Metrics data model notes
Some notes on the data models of various metrics collection systems.
Performance Co-Pilot
Performance Co-Pilot is a metrics collection and visualization system heavily inspired by SNMP. PCP originates in the systems monitoring world.
PCP has a fairly rich vocabulary to describe metrics according to their type, semantics, dimensions and scale.
type is the fundamental data type of the metric, eg. string, uint32, uint64, double, binary
semantics describe the logical behaviour of a metric and can be counter, instant or discrete. Counters are increment-only metrics. Instantaneous metrics may increment or decrement but they vary over a continuous domain of values. Discrete metrics vary in arbitrary ways but don’t represent a continuous value domain. For example, the total number of requests would be a counter, the number of currently executing requests would be instantaneous but the latency of the most recent request would be discrete.
dimensionality describes the resource dimension of the metrics; either space, time or count.
scale describes the the units of the metric dimension. For example a time dimension metric could be published in seconds or hours, and a space metric could be bytes or megabytes. The scale allows exporter to avoid datatype overflow and lets visualizers automatically rescale graphs to appropriate units.
Performance Metrics Descriptions
Semantics, Dimensions, Scale
Semantics
The PCP data model explicitly recognizes a single namespace dimension for metrics, the instance domain. This allows a single metric to have multiple named instances. The common uses case for this is for resources like CPU and Disk, where systems commonly have more than 1 of each kind of resource. There is no way to explicitly model multiple namespace dimensions so users typically resort to naming conventions and workarounds.
Graphite
Graphite is a metrics storage and visualization system.
The Graphite data model is extremely simple, consisting of just a metric name and a value.
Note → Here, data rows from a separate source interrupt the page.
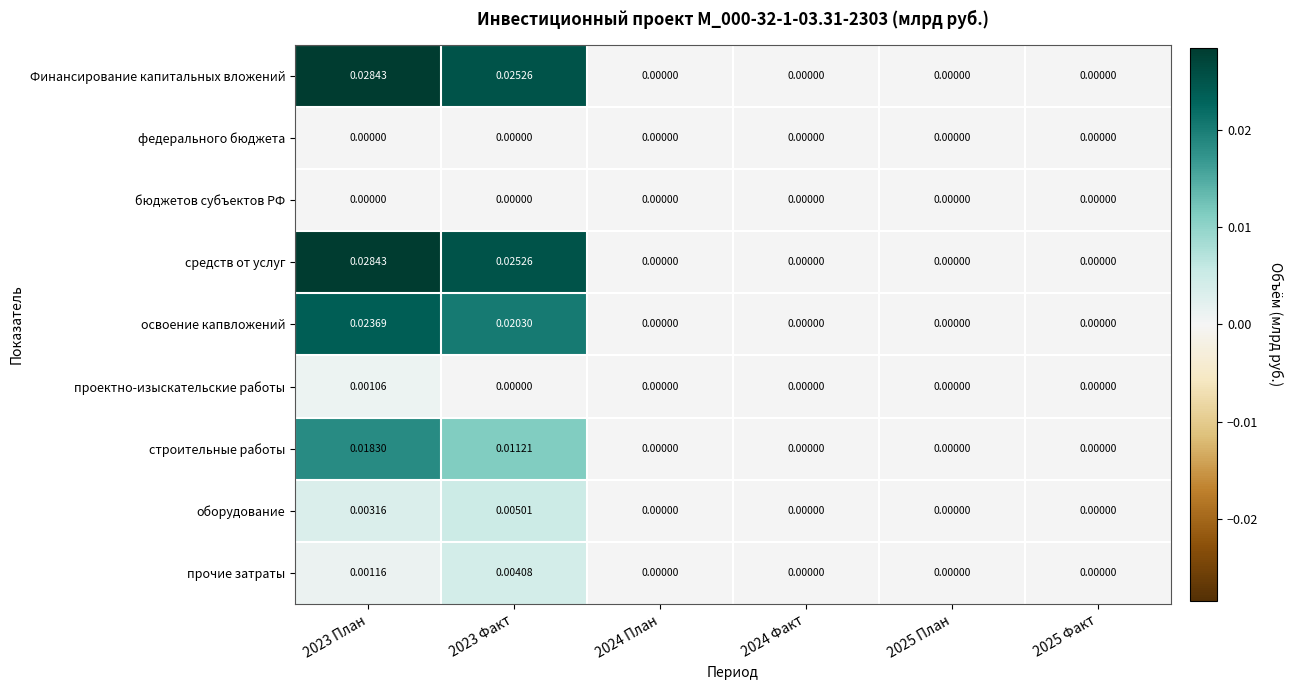

Is the value of Финансирование капитальных вложений at 2025 Факт greater than the value of средств от услуг at 2023 Факт?

No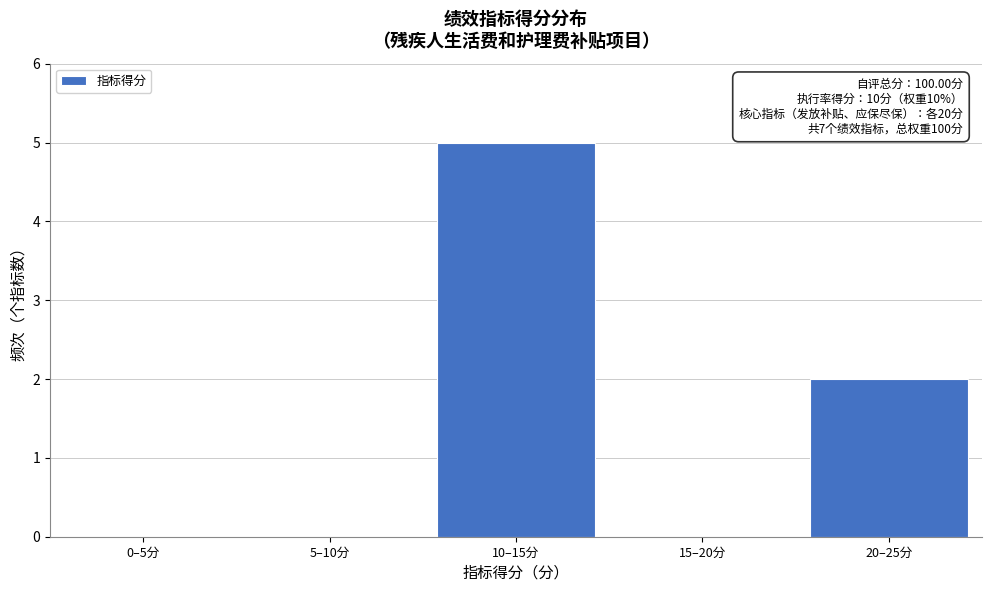

Reading right to left, extract all data points from this chart.

20–25分=2	15–20分=0	10–15分=5	5–10分=0	0–5分=0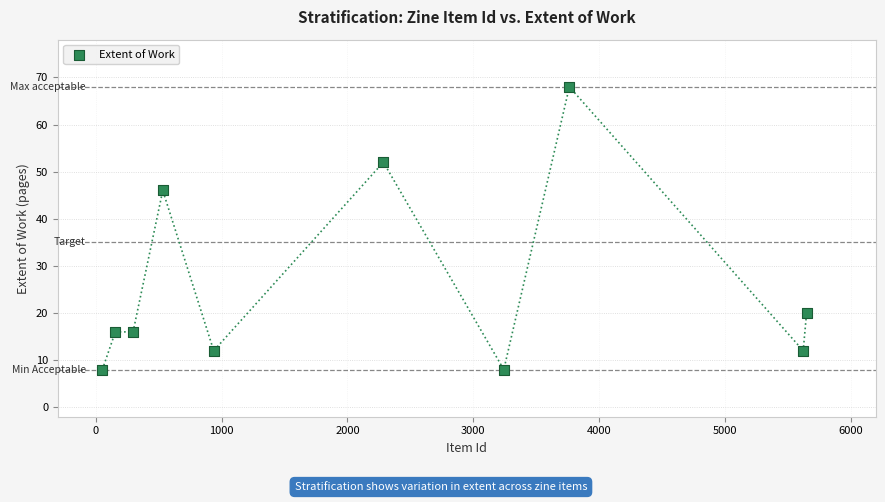

What Y value in the scatter plot is closest to 38?

46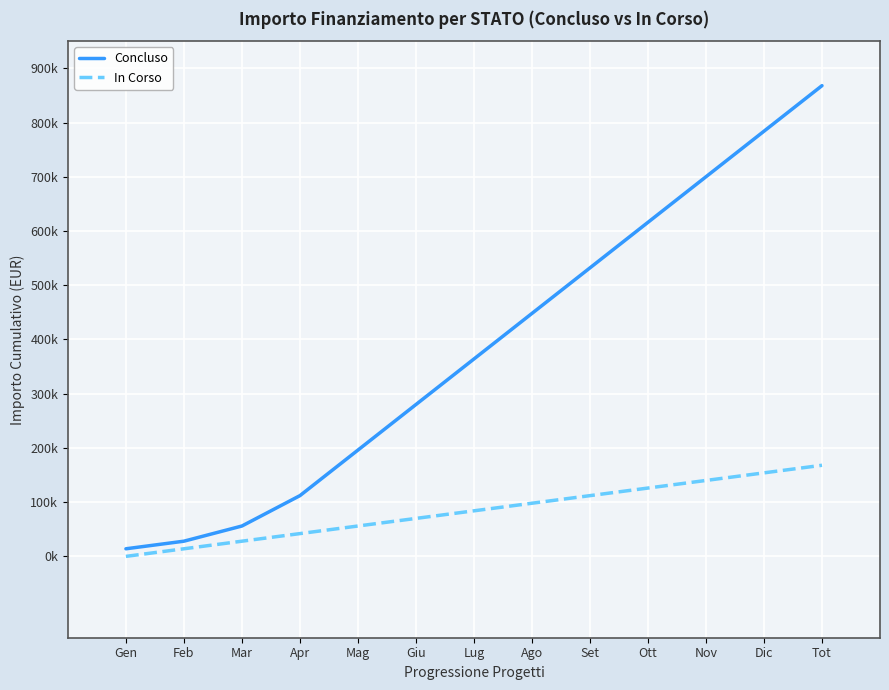

The value of In Corso at Feb is 7294. True or false?

False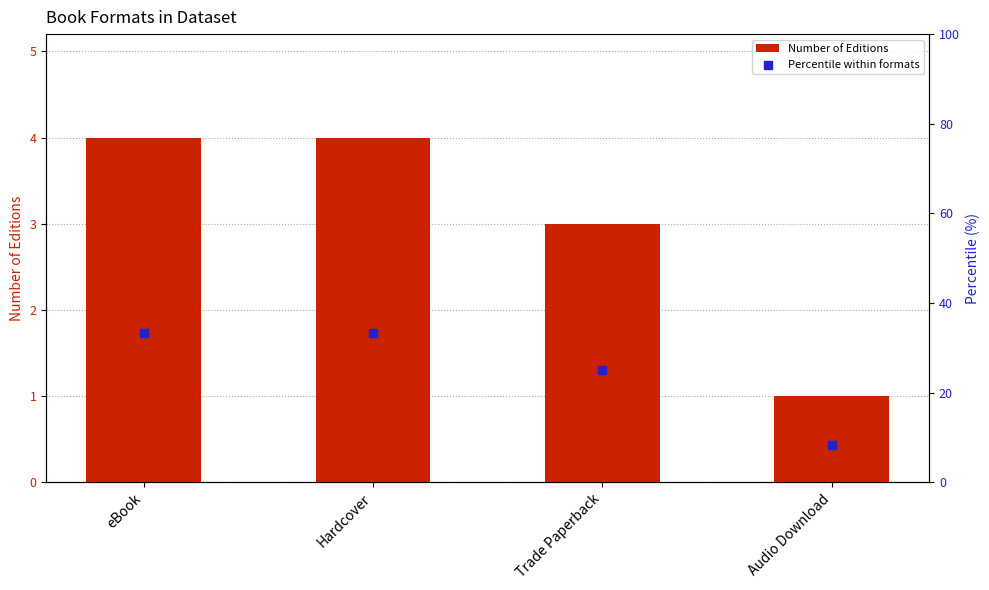

At which category is the sum across all series the highest?

eBook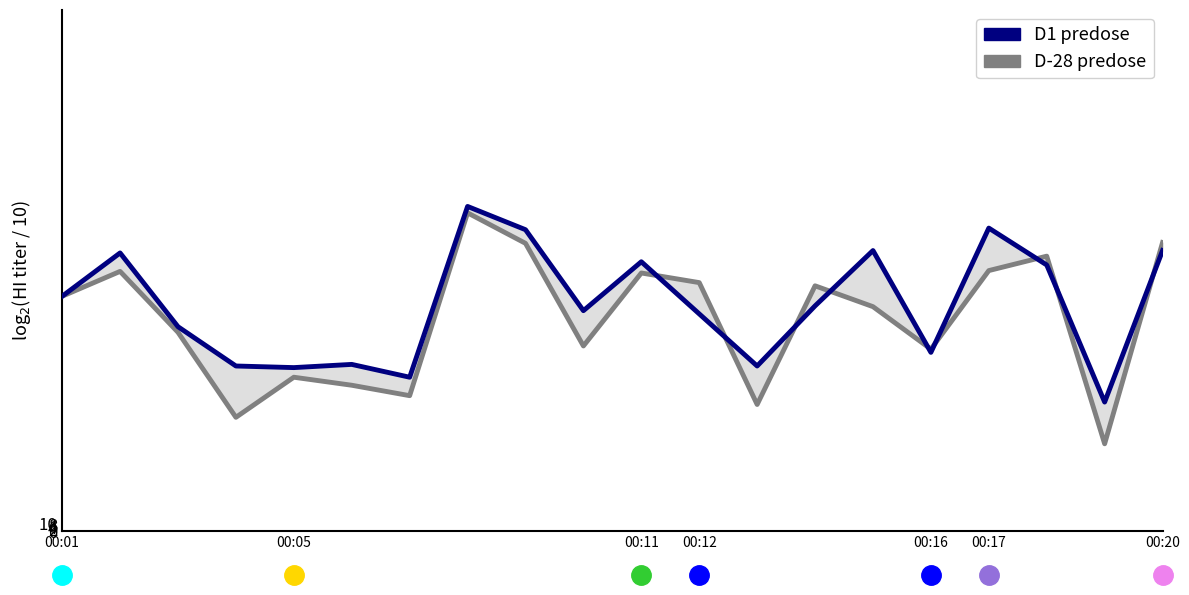

What is the sum of all col_4 values?

5649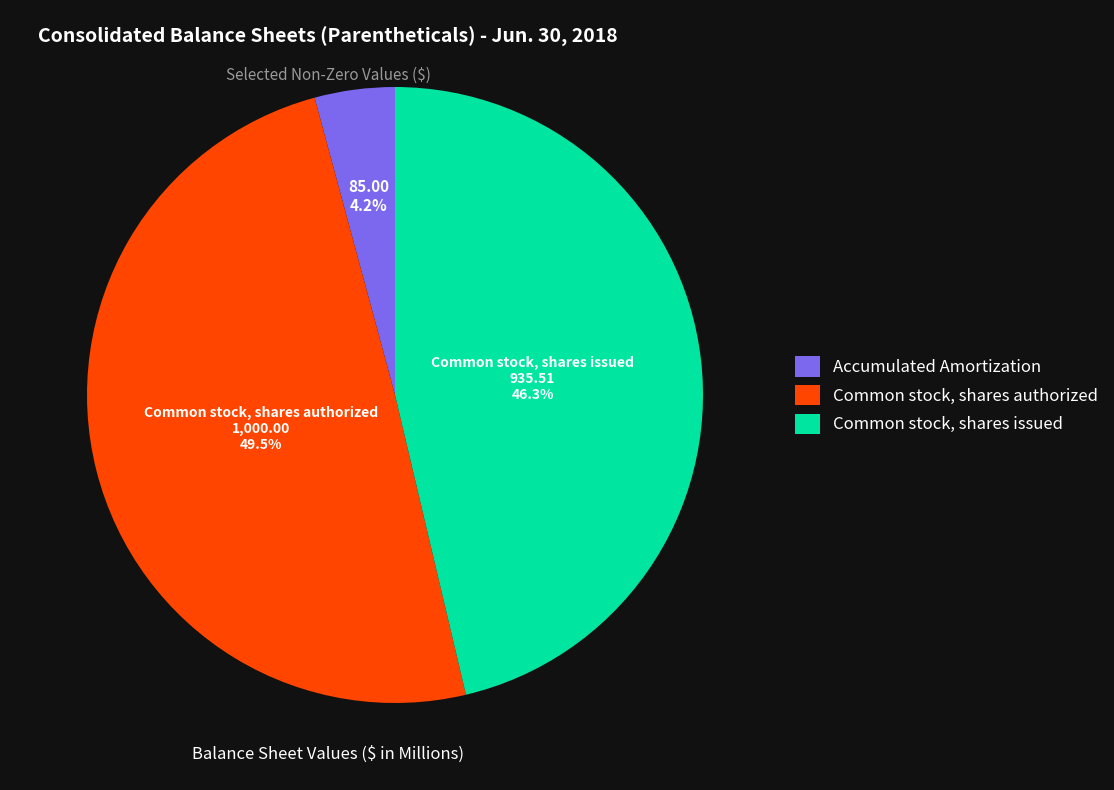

To the nearest percent, what percentage of the pie is Accumulated Amortization?

4%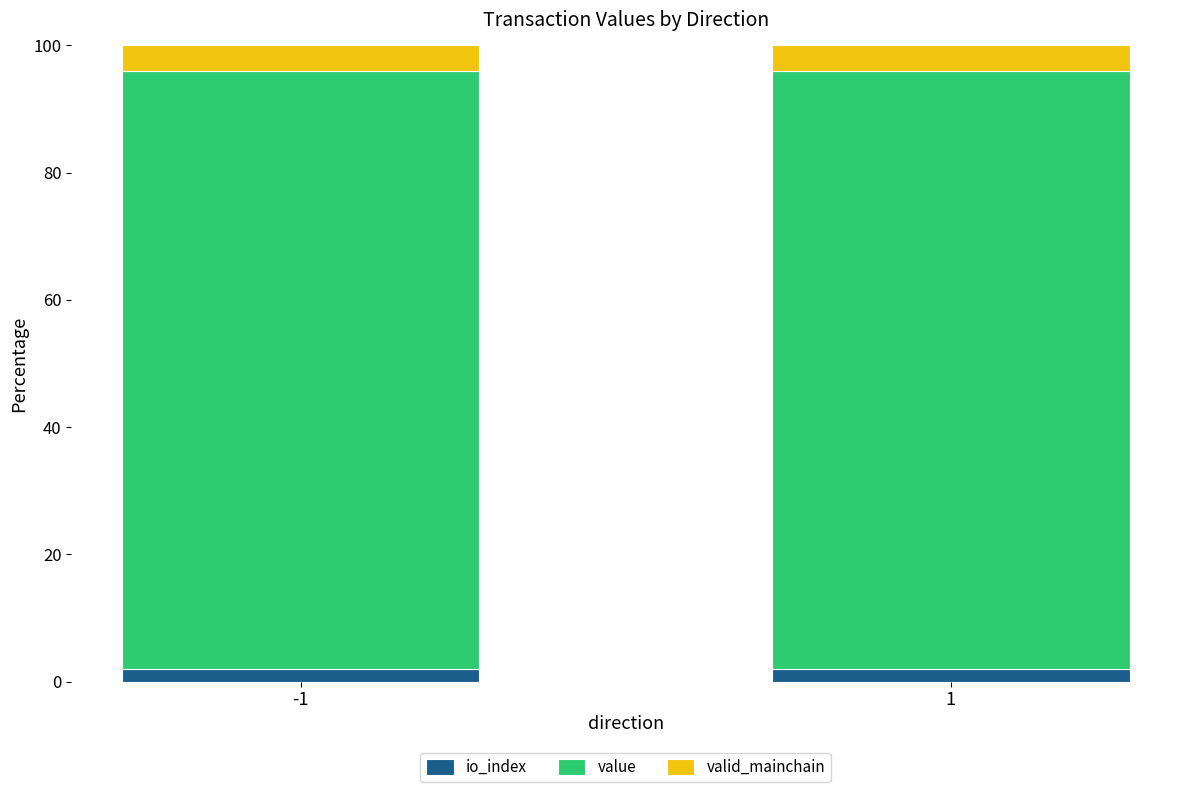

Which has a higher value, -1 or 1?

-1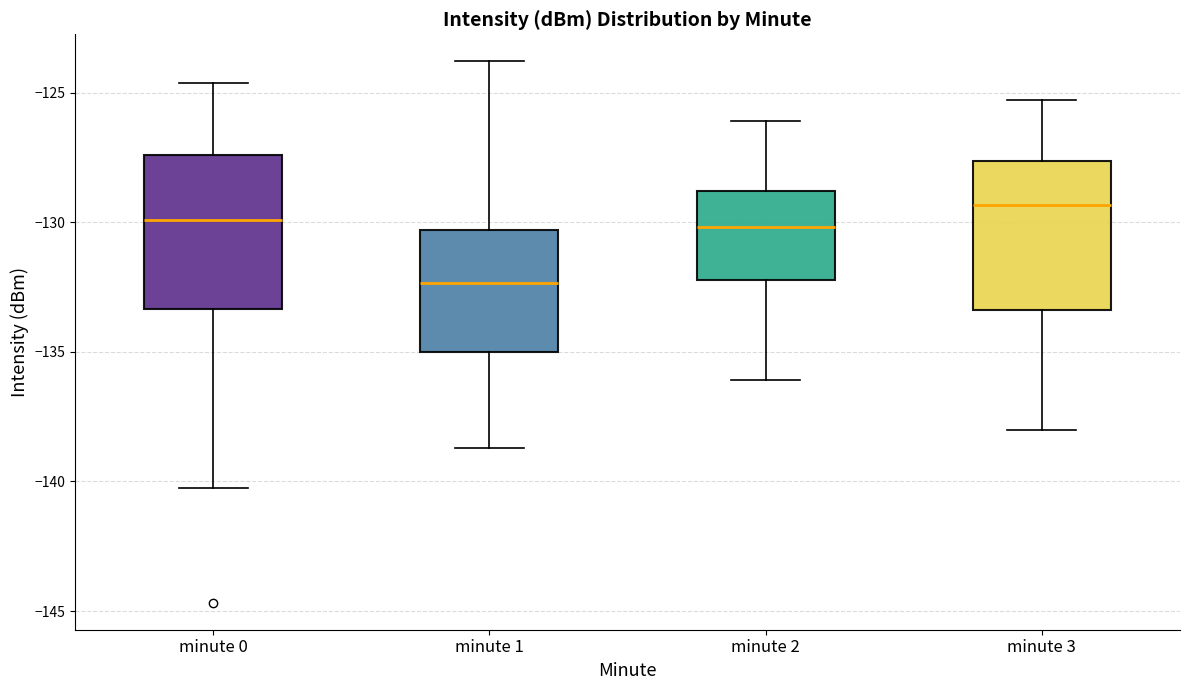

Reading left to right, read every box against the y-axis: the position of its median line, the range the box covers, and the ends of its whiskers. The values are not printed on the chart, so give them approximately, as read against the axis.

minute 0: median -130.0, box -133.5 to -127.5, whiskers -140.5 to -124.5
minute 1: median -132.5, box -135.0 to -130.5, whiskers -138.5 to -124.0
minute 2: median -130.0, box -132.0 to -129.0, whiskers -136.0 to -126.0
minute 3: median -129.5, box -133.5 to -127.5, whiskers -138.0 to -125.5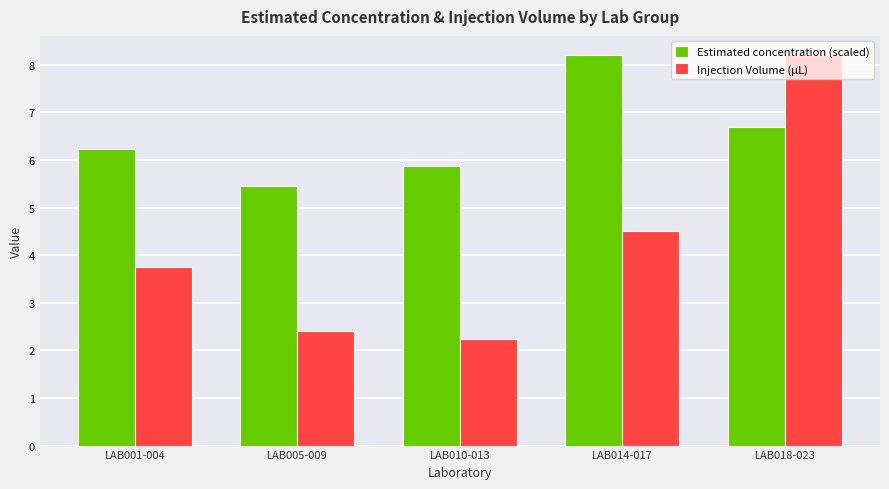

What is the difference between the highest and lowest values at LAB001-004?

2.5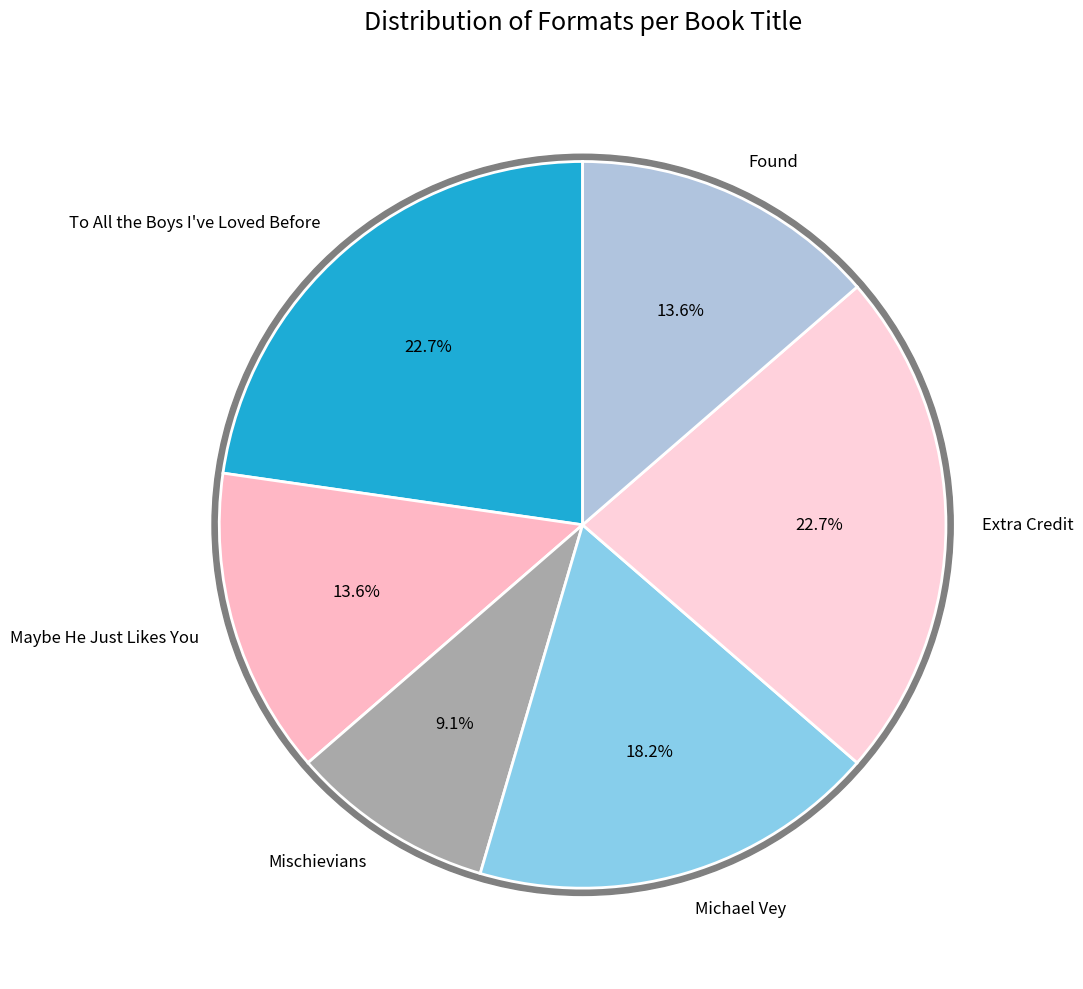

Is the sum of Extra Credit and Mischievians greater than half?

No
The data model itself doesn’t distinguish between counters and instantaneous values, relying on operators to apply the appropriate conversion functions when creating graphs.
In general, users of graphite establish metric naming conventions to construct hierarchy and to represent namespace dimensionality. Units and metric documentation are also typically addresses by judicious metric nomenclature.
Prometheus
Prometheus is a metrics collection and visualization system with roots in both the systems and applications monitoring world. It seems quite heavily inspired by Graphite; it has a richer data model, though it still relies on metric naming conventions for some aspects of the data model.
The Prometheus data format allows the specification of metric documentation and type.
The fundamental metric types in the Prometheus data model are counters and gauges (instantaneous values). There is no explicit specification of the underlying data type, though protobuf exposition format specifies double in both cases.
Prometheus has 2 types of aggregate metrics, “summary” and “histogram”. Both of these metric types include a sum (total of observed measurements), a count (of observations) and a set of histogram buckets. Summary metrics are intended for publishing pre-calculated quantiles, so are closely related to timed observations of request processing. Histograms are more general, with more arbitrary interpretation of buckets.
Data model
Wire format
Comparisons
Prometheus explicitly supports arbitrary namespace dimensionality by allowing publishers to specify label pairs on metrics. Each unique set of label pairs implicitly creates a unique time series.
Circonus
Circonus is a complete monitoring infrastructure that includes data collection, metrics storage, graphing UI and alerting. Unlike other systems here, Circonus is designed to ingest metrics in a number of different serialization formats, including HTTP JSON checks, statsd, resmon, and others.
The Circonus data model consists of numbers, strings and histograms. For numeric data, Circonus doesn’t distinguish and particular semantics, but always generates derived metrics that would be appropriate to both counters and gauges. Units and tags can be associated with a metric that is present in the data store.
Circonus applies heat map visualization to histogram data. It is not clear whether you need to clear the histogram bins between samples or whether Circonus will do the relevant arithmetic automatically (probably the latter?).
Dropwizard
Dropwizard is a Java library for metrics instrumentation. It provides a number of abstractions for collecting application metrics, and for publishing them to various collection systems.
The core Dropwizard Metrics types are Counter and Gauge, however these types represent implementation choices not metrics semantics as we see in other systems. For example, a Dropwizard Counter is allowed to be decremented, which violates counting semantics.
Dropwizard metrics do not have a notion of metric units and do not publish any per-metric documentation.
Compared to the Mesos implementation, Dropwizard has a richer set of Gauge metrics, including derived (based on the values from other Gauges) and cached (rate-limited) Gauges.
Dropwizard supports the concept of “reporters”, which are adaptors that can present the Dropwizard metrics collection in a number fo different formats, eg. as JMX objects or a Graphite metrics stream.